Ce qui la rend différente
Contrairement au café filtre, la mouture reste dans l'eau pendant tout le temps. Ça s'appelle l'immersion. Le filtre est en métal et laisse passer les huiles fines et les composés aromatiques que les filtres en papier retiendraient. Résultat : un café avec du corps, des arômes ronds et une texture légèrement huileuse. Quiconque est habitué à des pour over clairs et nets sentira la différence tout de suite. La cafetière à piston, c'est comme un latte au lait entier face à un espresso net. Chacun a sa place.
La recette qui marche vraiment
La Specialty Coffee Association recommande un ratio de 1:15 à 1:17, donc 30 grammes de café pour 450 à 510 grammes d'eau. J'utilise 1:16 : 30 grammes de café pour 500 grammes d'eau. Ça correspond à une cafetière d'un demi-litre et donne deux grandes tasses.
Mouture : grossière. Vraiment grossière. Comme du sel marin. Si la mouture est trop fine, tout passe à travers le filtre en métal et tu te retrouves avec du sédiment dans ta tasse plus une surextraction amère. Température de l'eau : 92 à 96 degrés. Donc retire la bouilloire du feu, attends trente secondes, puis verse.
Pas à pas
Café dans la cafetière. Eau versée d'un coup ferme par-dessus, pour que toute la mouture soit mouillée. Attends quatre minutes. Puis remue brièvement avec une cuillère la croûte qui s'est formée en haut. La majorité de la mouture coule au fond. Écume la mousse et la mouture flottante avec la cuillère et jette. Attends encore cinq minutes, sans pousser le piston.
Ensuite, pousse le piston très lentement vers le bas, juste assez pour que le disque-filtre sépare le café de la mouture. Ne descends pas jusqu'au fond. Sers immédiatement. C'est la méthode que James Hoffmann a popularisée. Elle évite le sédiment et donne au café plus de douceur, parce que le temps de contact est mieux contrôlé.

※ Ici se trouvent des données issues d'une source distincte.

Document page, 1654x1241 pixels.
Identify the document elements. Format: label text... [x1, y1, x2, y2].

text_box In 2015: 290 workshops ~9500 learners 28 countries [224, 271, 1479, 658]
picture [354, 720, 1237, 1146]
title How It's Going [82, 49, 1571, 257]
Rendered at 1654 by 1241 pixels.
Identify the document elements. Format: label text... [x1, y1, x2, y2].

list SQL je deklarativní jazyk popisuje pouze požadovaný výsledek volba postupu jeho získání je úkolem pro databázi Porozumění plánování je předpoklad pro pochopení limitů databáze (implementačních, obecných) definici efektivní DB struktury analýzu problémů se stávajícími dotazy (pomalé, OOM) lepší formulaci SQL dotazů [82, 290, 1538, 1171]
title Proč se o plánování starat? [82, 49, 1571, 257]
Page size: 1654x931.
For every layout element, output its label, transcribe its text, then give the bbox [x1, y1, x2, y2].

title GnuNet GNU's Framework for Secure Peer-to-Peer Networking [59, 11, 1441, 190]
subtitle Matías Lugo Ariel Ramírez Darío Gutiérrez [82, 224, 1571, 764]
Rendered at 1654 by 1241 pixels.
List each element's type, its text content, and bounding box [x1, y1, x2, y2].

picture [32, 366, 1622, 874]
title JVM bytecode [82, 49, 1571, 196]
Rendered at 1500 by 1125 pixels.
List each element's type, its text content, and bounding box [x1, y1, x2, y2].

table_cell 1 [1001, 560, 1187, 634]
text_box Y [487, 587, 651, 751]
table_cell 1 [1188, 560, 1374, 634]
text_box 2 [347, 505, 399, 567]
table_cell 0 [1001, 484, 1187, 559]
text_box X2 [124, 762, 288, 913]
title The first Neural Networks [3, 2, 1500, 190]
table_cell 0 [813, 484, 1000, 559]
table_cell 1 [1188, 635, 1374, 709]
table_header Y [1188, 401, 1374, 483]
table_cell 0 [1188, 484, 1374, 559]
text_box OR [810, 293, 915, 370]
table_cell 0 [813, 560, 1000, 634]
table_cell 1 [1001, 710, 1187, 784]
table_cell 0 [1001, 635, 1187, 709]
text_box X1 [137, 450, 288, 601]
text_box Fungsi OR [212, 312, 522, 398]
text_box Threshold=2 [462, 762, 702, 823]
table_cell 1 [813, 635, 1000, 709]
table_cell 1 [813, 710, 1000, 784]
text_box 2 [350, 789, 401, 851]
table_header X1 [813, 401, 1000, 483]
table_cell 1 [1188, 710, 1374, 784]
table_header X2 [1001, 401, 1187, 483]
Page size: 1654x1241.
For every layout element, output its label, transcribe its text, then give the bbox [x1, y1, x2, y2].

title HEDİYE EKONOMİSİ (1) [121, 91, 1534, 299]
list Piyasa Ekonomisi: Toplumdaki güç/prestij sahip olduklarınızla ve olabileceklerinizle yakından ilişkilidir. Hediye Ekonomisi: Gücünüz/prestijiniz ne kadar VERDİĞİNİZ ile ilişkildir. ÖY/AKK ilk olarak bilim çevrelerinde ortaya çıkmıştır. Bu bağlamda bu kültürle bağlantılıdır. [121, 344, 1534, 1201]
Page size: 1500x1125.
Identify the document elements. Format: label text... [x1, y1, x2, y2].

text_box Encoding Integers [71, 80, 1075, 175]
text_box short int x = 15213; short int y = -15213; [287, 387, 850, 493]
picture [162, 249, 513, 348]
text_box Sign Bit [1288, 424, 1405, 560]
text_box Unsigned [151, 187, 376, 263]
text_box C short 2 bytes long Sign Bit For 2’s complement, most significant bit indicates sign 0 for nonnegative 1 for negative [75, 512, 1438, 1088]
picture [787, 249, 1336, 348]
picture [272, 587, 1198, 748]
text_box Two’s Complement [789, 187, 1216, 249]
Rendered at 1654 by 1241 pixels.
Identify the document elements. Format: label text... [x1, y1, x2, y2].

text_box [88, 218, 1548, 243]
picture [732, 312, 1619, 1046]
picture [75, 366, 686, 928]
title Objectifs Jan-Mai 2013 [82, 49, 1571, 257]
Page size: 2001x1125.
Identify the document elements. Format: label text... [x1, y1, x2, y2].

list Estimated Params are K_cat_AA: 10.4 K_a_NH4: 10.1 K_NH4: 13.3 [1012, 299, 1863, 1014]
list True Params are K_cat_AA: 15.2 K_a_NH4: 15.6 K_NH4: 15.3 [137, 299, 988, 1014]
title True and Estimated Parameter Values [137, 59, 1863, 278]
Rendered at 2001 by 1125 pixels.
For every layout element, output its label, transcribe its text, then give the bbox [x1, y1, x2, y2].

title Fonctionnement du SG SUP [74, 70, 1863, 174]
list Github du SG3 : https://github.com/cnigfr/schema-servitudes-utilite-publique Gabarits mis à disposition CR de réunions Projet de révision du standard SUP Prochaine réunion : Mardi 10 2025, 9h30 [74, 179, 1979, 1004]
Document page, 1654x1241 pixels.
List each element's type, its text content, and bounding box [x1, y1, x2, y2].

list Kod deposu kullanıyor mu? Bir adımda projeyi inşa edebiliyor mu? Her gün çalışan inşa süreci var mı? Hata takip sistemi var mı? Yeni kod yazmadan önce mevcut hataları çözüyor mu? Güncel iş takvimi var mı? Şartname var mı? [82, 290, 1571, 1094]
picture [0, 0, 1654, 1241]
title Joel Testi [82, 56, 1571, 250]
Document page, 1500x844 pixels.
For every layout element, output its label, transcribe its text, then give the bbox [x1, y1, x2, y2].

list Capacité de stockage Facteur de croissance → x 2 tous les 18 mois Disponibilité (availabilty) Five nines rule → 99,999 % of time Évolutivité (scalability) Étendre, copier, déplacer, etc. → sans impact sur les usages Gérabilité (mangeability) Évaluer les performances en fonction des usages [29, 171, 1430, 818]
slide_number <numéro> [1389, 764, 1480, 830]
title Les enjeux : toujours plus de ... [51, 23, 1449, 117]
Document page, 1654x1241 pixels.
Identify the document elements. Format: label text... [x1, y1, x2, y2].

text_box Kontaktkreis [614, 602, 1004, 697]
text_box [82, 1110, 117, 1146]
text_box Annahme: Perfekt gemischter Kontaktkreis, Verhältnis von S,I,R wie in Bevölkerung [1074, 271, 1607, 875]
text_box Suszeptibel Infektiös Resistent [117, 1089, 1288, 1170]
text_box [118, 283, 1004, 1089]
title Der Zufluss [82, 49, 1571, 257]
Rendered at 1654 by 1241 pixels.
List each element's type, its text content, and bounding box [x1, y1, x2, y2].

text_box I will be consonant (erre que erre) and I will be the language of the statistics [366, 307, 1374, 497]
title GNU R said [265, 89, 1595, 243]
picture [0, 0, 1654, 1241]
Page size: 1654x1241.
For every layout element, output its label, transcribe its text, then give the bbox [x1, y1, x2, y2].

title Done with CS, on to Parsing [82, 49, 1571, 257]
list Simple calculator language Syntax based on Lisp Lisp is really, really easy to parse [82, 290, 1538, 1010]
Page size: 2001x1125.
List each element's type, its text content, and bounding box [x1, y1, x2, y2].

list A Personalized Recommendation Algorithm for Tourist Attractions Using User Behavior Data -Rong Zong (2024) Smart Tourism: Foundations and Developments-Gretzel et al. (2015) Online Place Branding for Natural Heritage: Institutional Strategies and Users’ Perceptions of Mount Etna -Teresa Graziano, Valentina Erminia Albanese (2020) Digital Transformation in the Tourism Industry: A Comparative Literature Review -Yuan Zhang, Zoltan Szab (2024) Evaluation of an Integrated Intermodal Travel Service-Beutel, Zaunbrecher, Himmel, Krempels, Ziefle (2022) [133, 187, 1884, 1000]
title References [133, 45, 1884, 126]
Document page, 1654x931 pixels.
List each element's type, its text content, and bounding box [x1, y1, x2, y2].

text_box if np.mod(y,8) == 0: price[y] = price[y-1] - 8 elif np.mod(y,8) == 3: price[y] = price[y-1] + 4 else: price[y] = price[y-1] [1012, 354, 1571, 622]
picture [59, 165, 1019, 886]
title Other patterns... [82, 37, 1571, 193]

Pourquoi décanter est important
Ne laisse jamais le café dans la cafetière. Même avec le piston en bas, la mouture reste dans l'eau et continue d'extraire. Au bout de dix minutes, le café a un goût amer et boisé. Si tu ne bois pas tout d'un coup, verse directement dans une carafe ou un thermos.
Quels grains conviennent
Les torréfactions moyennes à plus foncées brillent dans la cafetière à piston. Chocolat, caramel, noisette, baies sombres. Les torréfactions claires fonctionnent aussi, mais ont souvent un goût un peu plat, parce que l'acidité se perd dans le corps plein. Sur Röstpost, tu trouves des grains specialty de plus de 200 torréfactions suisses, beaucoup parfaits pour la cafetière à piston. Particulièrement bien : un café brésilien aux notes de chocolat et de noisette, ou un indonésien avec du tabac et des fruits sombres.
Les erreurs les plus fréquentes
Eau trop chaude : surextraction amère. Mouture trop fine : sédiment et amertume. Pas assez de café : goût mince et aqueux. Trop longtemps dans la cafetière : tout bascule dans l'amer. Pousser le piston trop vite : la mouture est forcée à travers le filtre. Pas de remuage de la croûte : extraction inégale.
Ce qui fait la cafetière à piston au bout du compte
C'est la méthode la plus honnête. Pas de chimie, pas d'électricité, pas de papier. Tu entends l'eau frapper le café. Tu vois le grain travailler. Tu attends. Et à la fin tu as une tasse avec tout ce que le grain peut offrir. Si le grain est bon, le café est bon. Sinon, tu le sens aussi tout de suite. La cafetière à piston ne ment pas.